● Description of the task: Copy the data exactly from the line that contains "266C56 237 60" through the line that contains "M30 977 54 1000", keeping both end lines and leaving out everything else.
(Provided records begins)
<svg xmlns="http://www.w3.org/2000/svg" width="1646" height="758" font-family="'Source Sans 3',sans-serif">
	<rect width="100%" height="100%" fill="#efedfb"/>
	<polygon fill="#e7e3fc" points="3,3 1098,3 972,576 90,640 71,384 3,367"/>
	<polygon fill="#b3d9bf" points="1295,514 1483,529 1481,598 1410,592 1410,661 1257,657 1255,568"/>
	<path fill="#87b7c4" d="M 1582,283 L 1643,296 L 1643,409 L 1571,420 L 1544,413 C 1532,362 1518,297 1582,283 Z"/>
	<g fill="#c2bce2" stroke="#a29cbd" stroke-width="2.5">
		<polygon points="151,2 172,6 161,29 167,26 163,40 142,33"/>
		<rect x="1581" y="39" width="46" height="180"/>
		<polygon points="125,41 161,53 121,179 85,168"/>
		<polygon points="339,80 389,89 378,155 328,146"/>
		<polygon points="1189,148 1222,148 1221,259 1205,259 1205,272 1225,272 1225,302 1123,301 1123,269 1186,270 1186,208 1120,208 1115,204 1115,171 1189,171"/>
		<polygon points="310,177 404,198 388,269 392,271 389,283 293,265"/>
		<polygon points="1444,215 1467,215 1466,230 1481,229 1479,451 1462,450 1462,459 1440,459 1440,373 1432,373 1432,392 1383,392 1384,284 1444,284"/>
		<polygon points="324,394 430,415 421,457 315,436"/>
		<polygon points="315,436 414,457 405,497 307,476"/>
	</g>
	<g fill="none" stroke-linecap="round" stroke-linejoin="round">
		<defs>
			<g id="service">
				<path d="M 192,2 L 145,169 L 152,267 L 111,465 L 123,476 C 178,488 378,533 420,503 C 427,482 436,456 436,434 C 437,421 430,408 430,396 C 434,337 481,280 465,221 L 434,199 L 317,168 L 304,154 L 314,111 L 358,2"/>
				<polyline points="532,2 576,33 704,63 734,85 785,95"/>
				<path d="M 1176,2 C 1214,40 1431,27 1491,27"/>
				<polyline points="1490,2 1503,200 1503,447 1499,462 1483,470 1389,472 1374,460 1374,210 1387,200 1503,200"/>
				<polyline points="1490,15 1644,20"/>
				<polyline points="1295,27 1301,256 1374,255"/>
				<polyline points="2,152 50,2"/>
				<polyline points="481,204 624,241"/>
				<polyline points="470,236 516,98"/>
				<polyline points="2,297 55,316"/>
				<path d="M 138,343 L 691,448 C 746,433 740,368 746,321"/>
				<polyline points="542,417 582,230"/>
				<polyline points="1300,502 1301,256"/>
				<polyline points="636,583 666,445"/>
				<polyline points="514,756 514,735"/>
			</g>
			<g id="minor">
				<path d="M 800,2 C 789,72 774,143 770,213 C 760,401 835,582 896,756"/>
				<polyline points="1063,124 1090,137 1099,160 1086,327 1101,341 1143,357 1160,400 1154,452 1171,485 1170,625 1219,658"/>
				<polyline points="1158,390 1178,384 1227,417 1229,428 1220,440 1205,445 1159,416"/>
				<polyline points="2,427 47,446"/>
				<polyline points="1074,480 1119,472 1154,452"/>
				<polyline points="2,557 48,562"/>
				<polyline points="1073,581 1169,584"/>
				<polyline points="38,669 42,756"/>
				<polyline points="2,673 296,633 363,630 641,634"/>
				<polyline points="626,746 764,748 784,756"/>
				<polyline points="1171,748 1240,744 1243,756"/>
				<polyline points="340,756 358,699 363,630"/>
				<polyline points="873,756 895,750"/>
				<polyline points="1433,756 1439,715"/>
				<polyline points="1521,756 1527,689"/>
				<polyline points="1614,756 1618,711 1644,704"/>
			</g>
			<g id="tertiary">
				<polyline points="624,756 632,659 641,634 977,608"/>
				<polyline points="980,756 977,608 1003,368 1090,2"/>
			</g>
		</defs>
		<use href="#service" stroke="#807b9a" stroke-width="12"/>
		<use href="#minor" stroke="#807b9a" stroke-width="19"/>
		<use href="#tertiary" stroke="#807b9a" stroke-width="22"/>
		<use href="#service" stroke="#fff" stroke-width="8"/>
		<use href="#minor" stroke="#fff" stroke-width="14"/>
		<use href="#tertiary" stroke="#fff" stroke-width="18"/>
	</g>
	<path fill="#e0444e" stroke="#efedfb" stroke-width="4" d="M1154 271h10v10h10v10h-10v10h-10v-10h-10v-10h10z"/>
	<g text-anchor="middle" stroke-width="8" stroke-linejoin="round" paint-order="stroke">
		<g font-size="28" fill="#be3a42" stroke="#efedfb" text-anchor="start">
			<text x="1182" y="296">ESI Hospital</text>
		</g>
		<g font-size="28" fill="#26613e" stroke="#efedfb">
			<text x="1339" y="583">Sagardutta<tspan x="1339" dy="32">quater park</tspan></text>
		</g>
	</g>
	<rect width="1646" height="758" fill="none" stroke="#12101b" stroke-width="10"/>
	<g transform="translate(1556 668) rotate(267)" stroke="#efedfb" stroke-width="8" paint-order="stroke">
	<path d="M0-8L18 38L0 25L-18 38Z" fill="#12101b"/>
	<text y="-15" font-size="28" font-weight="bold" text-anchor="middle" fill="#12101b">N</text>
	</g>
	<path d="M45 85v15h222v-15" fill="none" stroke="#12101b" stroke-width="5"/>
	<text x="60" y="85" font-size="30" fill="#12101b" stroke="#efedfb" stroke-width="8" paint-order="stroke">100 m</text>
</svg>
(Provided records ends)
(Provided records begins)
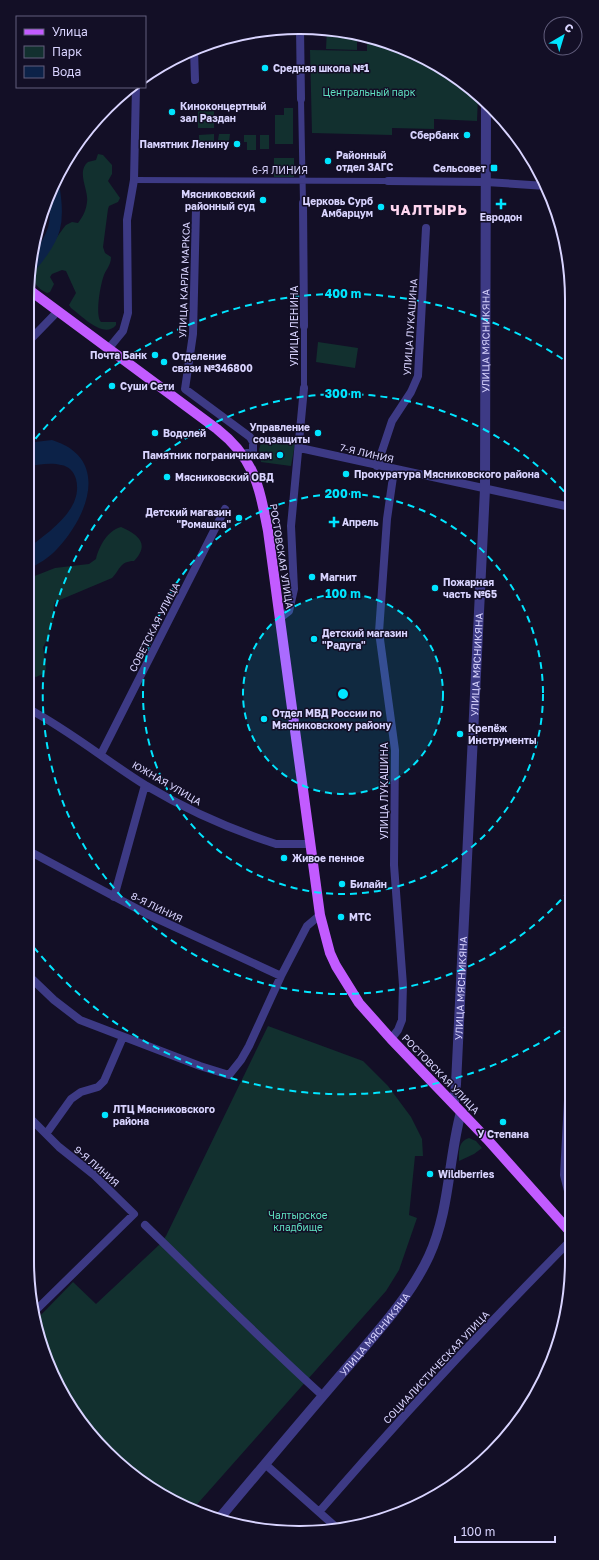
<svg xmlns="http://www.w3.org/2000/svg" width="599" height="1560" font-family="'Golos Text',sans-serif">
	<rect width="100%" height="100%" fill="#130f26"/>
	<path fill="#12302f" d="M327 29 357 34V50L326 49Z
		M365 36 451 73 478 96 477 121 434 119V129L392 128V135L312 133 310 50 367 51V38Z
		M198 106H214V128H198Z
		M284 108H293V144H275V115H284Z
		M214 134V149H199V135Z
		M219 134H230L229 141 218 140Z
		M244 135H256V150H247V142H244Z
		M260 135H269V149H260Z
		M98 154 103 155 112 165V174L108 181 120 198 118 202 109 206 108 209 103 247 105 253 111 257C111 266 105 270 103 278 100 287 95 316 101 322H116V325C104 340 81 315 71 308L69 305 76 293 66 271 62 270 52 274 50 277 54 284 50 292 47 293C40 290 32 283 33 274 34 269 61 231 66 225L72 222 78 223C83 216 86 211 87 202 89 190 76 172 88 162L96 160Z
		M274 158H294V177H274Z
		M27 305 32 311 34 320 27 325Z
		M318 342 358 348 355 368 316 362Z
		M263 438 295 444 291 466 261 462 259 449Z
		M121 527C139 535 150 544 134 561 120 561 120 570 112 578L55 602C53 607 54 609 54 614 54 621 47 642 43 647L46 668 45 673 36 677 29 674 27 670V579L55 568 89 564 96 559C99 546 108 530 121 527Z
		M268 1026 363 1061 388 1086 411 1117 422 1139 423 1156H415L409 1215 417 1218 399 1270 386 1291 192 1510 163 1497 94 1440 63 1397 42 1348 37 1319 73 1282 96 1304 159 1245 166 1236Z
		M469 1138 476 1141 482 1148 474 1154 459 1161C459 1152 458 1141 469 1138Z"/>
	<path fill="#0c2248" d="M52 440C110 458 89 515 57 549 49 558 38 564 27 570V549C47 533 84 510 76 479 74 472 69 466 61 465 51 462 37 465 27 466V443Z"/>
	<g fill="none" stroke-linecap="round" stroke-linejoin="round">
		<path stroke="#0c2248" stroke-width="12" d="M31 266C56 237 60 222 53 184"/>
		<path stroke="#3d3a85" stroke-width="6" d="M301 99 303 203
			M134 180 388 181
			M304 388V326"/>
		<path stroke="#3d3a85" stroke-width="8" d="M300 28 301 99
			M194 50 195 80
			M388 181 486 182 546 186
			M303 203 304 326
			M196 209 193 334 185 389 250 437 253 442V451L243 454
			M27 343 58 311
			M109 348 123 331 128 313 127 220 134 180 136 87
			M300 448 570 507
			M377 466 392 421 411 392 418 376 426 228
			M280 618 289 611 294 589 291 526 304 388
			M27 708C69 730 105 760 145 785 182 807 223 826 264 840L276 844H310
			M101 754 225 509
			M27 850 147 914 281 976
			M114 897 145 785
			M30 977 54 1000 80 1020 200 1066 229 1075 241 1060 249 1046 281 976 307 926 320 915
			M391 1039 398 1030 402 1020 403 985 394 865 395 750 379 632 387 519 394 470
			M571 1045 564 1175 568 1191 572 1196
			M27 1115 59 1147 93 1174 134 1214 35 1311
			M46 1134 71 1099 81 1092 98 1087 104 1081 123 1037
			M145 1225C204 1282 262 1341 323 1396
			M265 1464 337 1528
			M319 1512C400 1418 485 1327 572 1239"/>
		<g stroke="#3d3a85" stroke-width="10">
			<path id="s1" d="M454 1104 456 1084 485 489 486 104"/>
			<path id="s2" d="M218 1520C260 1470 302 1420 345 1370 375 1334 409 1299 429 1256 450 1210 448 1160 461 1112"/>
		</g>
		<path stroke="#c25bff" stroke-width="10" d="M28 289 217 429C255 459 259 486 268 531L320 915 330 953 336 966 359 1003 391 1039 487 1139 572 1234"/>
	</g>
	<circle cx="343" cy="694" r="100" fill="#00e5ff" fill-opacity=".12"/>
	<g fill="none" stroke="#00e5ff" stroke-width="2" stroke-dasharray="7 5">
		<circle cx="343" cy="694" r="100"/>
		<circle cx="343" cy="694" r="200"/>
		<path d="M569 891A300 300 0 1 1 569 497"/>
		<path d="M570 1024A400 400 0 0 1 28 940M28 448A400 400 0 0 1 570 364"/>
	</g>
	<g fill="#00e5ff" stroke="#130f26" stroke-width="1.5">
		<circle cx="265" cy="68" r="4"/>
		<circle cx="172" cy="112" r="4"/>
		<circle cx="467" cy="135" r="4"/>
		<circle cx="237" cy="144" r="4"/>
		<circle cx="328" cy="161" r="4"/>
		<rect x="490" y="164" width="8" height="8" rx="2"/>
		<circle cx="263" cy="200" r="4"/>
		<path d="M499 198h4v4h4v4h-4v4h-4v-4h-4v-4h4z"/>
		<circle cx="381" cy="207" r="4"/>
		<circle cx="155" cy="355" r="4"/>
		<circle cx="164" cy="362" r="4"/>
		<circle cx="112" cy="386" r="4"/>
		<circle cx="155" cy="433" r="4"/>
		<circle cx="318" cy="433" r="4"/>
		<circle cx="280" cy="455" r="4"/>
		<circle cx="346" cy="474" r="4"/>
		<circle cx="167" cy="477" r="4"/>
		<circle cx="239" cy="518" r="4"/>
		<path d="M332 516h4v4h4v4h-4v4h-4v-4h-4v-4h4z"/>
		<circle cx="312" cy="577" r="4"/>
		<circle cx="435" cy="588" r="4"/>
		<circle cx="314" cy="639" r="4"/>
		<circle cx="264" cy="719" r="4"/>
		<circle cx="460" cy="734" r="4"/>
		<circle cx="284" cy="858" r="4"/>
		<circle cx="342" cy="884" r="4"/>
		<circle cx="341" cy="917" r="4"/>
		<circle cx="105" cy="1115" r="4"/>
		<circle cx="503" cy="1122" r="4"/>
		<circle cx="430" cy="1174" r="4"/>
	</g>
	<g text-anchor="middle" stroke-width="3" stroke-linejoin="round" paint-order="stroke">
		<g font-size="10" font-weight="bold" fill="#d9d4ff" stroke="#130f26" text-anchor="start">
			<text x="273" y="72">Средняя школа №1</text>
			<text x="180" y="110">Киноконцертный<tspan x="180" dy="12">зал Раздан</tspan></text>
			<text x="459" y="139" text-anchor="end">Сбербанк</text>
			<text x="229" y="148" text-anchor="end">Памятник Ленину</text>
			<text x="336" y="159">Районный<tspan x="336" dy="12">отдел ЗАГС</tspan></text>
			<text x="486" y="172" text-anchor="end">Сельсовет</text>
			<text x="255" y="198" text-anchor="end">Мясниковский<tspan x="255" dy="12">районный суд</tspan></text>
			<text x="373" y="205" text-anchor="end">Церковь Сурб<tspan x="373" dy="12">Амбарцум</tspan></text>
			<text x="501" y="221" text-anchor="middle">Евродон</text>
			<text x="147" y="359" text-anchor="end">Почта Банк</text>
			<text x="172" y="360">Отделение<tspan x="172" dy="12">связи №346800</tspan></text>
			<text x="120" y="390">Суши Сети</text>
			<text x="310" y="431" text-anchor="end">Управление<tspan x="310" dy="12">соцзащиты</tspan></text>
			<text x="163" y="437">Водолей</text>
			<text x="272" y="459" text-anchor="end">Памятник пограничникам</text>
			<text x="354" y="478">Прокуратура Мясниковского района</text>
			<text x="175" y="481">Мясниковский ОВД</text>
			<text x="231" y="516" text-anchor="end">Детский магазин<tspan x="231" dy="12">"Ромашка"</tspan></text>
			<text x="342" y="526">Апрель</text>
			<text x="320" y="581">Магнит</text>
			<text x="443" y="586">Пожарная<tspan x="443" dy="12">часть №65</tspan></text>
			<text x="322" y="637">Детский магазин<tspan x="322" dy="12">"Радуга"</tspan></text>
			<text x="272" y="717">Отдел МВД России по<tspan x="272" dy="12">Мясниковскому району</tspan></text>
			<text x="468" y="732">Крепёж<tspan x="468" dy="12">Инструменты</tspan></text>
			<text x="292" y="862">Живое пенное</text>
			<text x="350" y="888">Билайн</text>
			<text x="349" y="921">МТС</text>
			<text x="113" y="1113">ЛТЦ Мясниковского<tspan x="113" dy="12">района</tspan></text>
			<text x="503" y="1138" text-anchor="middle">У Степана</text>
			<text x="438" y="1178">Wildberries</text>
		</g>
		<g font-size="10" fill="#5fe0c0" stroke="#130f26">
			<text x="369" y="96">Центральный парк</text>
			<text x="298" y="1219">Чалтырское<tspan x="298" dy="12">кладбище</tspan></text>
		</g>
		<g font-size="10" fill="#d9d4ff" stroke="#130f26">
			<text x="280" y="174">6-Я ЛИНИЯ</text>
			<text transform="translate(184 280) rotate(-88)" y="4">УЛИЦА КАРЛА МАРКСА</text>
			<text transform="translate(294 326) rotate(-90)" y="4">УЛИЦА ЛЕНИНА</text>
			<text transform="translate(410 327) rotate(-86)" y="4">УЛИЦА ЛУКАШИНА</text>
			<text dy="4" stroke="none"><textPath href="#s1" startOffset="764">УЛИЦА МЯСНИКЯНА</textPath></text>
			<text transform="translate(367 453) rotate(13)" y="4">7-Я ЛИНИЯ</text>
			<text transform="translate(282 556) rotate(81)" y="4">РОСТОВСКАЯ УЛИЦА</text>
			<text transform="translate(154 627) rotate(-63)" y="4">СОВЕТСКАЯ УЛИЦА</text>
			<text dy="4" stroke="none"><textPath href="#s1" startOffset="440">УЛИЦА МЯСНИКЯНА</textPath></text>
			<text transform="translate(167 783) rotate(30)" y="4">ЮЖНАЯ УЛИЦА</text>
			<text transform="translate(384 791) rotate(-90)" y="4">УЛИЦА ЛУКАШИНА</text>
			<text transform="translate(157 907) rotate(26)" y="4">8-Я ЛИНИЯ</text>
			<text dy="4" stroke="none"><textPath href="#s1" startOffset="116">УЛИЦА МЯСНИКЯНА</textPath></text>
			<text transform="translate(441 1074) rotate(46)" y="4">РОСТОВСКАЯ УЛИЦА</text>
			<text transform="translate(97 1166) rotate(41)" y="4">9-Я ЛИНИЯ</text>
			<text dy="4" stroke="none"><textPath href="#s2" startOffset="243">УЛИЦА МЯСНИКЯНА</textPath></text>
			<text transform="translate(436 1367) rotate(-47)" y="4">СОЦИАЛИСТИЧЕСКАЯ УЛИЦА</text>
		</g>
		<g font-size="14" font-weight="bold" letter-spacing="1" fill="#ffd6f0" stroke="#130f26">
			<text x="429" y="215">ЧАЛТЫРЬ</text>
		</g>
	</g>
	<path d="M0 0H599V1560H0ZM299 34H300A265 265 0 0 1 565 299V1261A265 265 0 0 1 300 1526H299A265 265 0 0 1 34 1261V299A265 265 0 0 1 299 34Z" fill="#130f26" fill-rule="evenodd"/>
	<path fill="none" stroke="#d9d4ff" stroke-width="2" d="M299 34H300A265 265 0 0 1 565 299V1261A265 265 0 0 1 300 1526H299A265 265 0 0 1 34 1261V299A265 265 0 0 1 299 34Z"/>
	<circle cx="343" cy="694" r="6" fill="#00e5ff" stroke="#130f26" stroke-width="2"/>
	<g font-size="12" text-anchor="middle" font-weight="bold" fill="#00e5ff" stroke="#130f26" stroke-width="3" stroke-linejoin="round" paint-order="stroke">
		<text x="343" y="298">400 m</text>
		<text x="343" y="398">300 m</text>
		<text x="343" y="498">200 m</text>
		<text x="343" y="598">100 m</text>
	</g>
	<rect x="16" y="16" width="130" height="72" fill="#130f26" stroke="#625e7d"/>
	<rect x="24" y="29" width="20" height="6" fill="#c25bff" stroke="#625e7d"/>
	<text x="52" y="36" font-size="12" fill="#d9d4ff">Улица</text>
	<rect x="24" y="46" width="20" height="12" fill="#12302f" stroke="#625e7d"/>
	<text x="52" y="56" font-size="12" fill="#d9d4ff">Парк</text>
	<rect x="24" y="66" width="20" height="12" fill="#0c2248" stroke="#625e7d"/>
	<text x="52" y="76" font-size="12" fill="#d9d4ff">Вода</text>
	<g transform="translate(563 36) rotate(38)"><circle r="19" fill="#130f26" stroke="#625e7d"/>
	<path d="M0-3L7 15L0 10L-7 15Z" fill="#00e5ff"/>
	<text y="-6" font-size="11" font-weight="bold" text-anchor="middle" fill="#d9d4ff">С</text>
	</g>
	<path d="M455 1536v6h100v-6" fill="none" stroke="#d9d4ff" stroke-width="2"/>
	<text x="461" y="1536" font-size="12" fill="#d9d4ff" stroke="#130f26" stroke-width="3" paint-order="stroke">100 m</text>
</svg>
(Provided records ends)
● Task response:
		<path stroke="#0c2248" stroke-width="12" d="M31 266C56 237 60 222 53 184"/>
		<path stroke="#3d3a85" stroke-width="6" d="M301 99 303 203
			M134 180 388 181
			M304 388V326"/>
		<path stroke="#3d3a85" stroke-width="8" d="M300 28 301 99
			M194 50 195 80
			M388 181 486 182 546 186
			M303 203 304 326
			M196 209 193 334 185 389 250 437 253 442V451L243 454
			M27 343 58 311
			M109 348 123 331 128 313 127 220 134 180 136 87
			M300 448 570 507
			M377 466 392 421 411 392 418 376 426 228
			M280 618 289 611 294 589 291 526 304 388
			M27 708C69 730 105 760 145 785 182 807 223 826 264 840L276 844H310
			M101 754 225 509
			M27 850 147 914 281 976
			M114 897 145 785
			M30 977 54 1000 80 1020 200 1066 229 1075 241 1060 249 1046 281 976 307 926 320 915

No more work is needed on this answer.